§ **Extrait du document**
____________

Une esthétique de l'écriture de la noyade traduisant une situation d'extrême et justifiant une prise de parole en une seule phrase. L’urgence du propos, l’imminence de la fin abolit la ponctuation et les ruptures brutales. Le temps est compté. Chaque chapitre correspond en temps réel à une seconde de vie qui s’échappe. Il y a donc une réelle unité entre le moment qui s'effondre et la vie trop courte qui part...
Libre arbitre et prédétermination du nom. Nommer est important. La projection de ceux qui sont en capacité de nommer une progéniture, un objet, une création, un peuple est essentielle. Les hommes se prennent dans le filet des mots et souvent se soumettent inconsciemment au diktat du nom. Mais les hommes peuvent consciemment ou inconsciemment déjouer un joug ou une direction imposée. J’ai salué cette dimension de la construction du chef d’œuvre d’Ali Zamir car dans le fond, le lecteur croît connaître l’issue fatale de chaque personnage par le nom qui lui ait donné. On s’attend par exemple à voir Vorace détruire la vie d’Anguille. En même temps une anguille est tellement insaisissable… Mais Ali Zamir se rit de tout cela. Ainsi, le père qui croit tout savoir s'avère être le dindon de cette terrible farce. Le savoir serait une illusion. J’ai lu dans son regard espiègle de créateur cette volonté de déconstruire et de rendre à certains personnages un libre arbitre. Cette petite leçon de vie peut s'étendre à des sujets plus lourds.
L’immigration clandestine. J’ai été assez surpris de la liberté avec laquelle il a abordé ce sujet. Sa maison d’édition m’avait indiqué en septembre dernier qu’il était peu enclin à s’attarder sur cet aspect du roman. C’est à la fois vrai et faux. D’une certaine, Zamir a pendant un certain temps éviter une exploitation politique de son texte qui aurait pu minorer le fait qu’il s’agit avant tout d’un acte artistique. Je ne rentrerai pas dans le détail de certains aspects de notre discussion, mais le refus de visa dont il a fait l’objet est loin d’être un acte hasardeux. Quand je lui indique que le choix d’Anguille de rappliquer par un kwassa-kwassa vers Mayotte m’a paru un peu rapide, il explique que les prises de décision se font malheureusement de la sorte aux Comores. Une fille mère, une femme adultère, les exclus de la société comorienne conservatrice tentent l’aventure au péril de la traversée. Pour renaître de l'autre côte de la mer. Autant de fois que possible.

____________

§ **Données à examiner**
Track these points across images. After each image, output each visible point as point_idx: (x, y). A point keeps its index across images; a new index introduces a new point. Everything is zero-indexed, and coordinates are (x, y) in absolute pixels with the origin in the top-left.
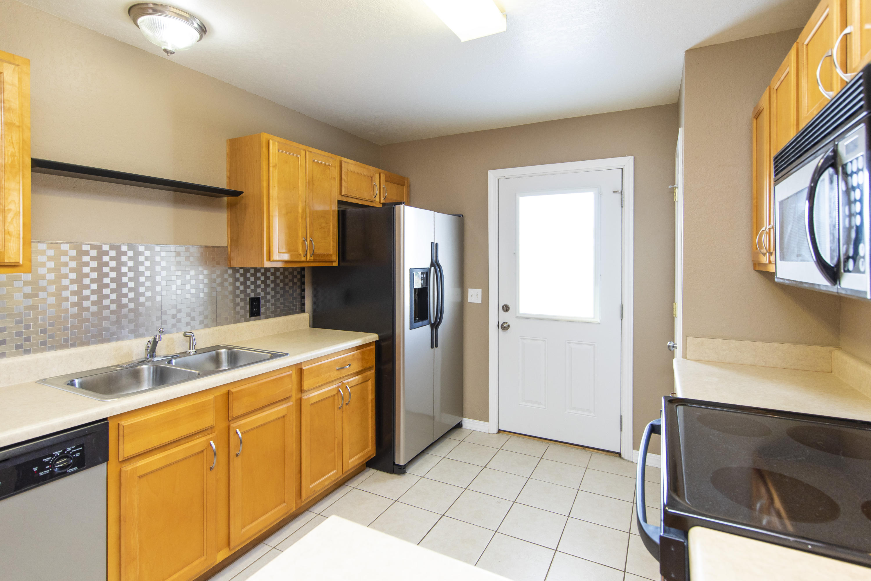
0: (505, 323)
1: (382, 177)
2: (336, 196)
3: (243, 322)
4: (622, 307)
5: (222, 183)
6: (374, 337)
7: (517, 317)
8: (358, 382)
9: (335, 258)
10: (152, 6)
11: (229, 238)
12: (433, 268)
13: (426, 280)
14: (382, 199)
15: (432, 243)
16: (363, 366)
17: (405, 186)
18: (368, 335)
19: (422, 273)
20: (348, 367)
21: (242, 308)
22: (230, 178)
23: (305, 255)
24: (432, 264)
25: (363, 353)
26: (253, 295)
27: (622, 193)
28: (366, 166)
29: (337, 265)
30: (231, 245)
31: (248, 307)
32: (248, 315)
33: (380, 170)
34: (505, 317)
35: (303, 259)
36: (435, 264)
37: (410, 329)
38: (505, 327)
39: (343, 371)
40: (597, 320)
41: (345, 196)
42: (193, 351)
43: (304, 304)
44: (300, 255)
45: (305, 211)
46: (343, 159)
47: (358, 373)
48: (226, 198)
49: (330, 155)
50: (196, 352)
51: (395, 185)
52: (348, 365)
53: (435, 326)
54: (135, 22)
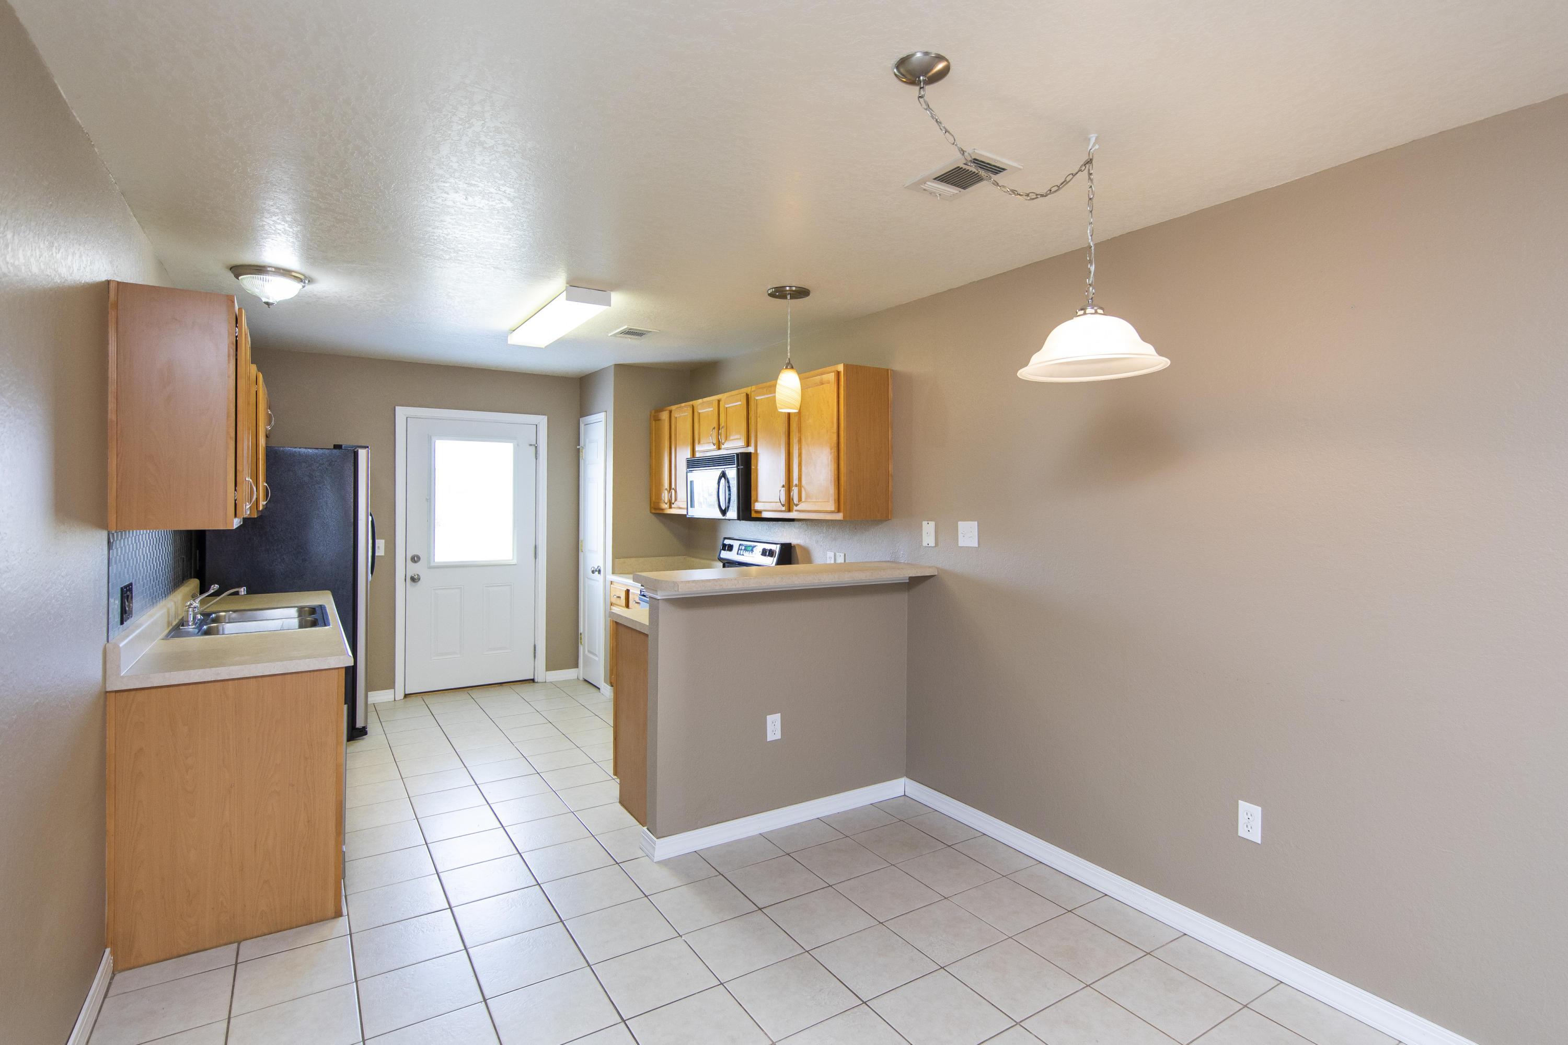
0: (413, 574)
4: (536, 547)
7: (430, 567)
27: (536, 446)
34: (414, 569)
38: (413, 579)
40: (515, 562)
54: (237, 276)
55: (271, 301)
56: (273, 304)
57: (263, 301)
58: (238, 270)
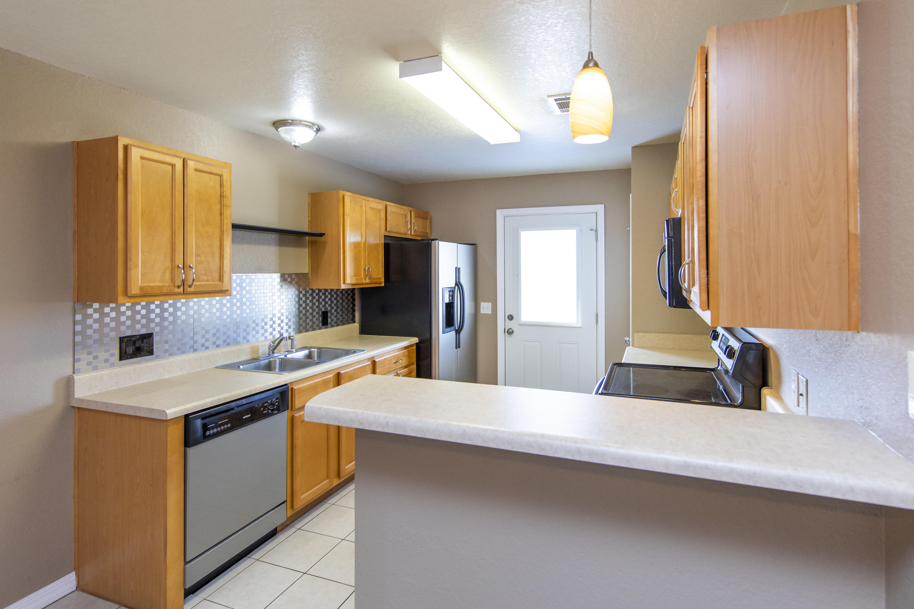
0: (510, 329)
1: (412, 215)
2: (383, 232)
3: (318, 330)
4: (597, 315)
5: (305, 228)
6: (415, 340)
7: (520, 325)
8: (406, 373)
9: (383, 280)
10: (290, 121)
11: (310, 267)
12: (456, 287)
13: (452, 296)
14: (413, 232)
15: (456, 268)
16: (409, 361)
17: (428, 220)
18: (411, 339)
19: (449, 291)
20: (401, 361)
21: (317, 319)
22: (311, 223)
23: (365, 279)
24: (456, 284)
25: (409, 352)
26: (323, 309)
27: (596, 231)
28: (402, 207)
29: (384, 286)
30: (312, 273)
31: (321, 318)
32: (321, 324)
33: (411, 209)
34: (510, 324)
35: (364, 281)
36: (458, 284)
37: (443, 334)
38: (510, 332)
39: (398, 364)
40: (579, 325)
41: (390, 232)
42: (294, 350)
43: (354, 316)
44: (362, 279)
45: (365, 245)
46: (388, 203)
47: (406, 367)
48: (308, 237)
49: (379, 201)
50: (296, 350)
51: (421, 219)
52: (401, 360)
53: (458, 332)
54: (277, 129)
55: (297, 144)
56: (298, 147)
57: (293, 145)
58: (278, 124)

____________

§ **Consignes**
a) Traduisez en anglais cette phrase de l'extrait : « Chaque chapitre correspond en temps réel à une seconde de vie qui s’échappe. »
b) Répondez brièvement aux questions suivantes à partir de l'extrait.
(i) Qu'est-ce que l'urgence du propos et l'imminence de la fin abolissent ?
(ii) Quel personnage s'avère être le dindon de la farce ?
(iii) Vers quelle destination part le kwassa-kwassa choisi par Anguille ?
Les données forment un ensemble distinct, sans rapport avec l'extrait.

§ **Réponses par point**
a) Each chapter corresponds in real time to a second of life slipping away.

b)
(i) La ponctuation et les ruptures brutales.
(ii) Le père qui croit tout savoir.
(iii) Vers Mayotte.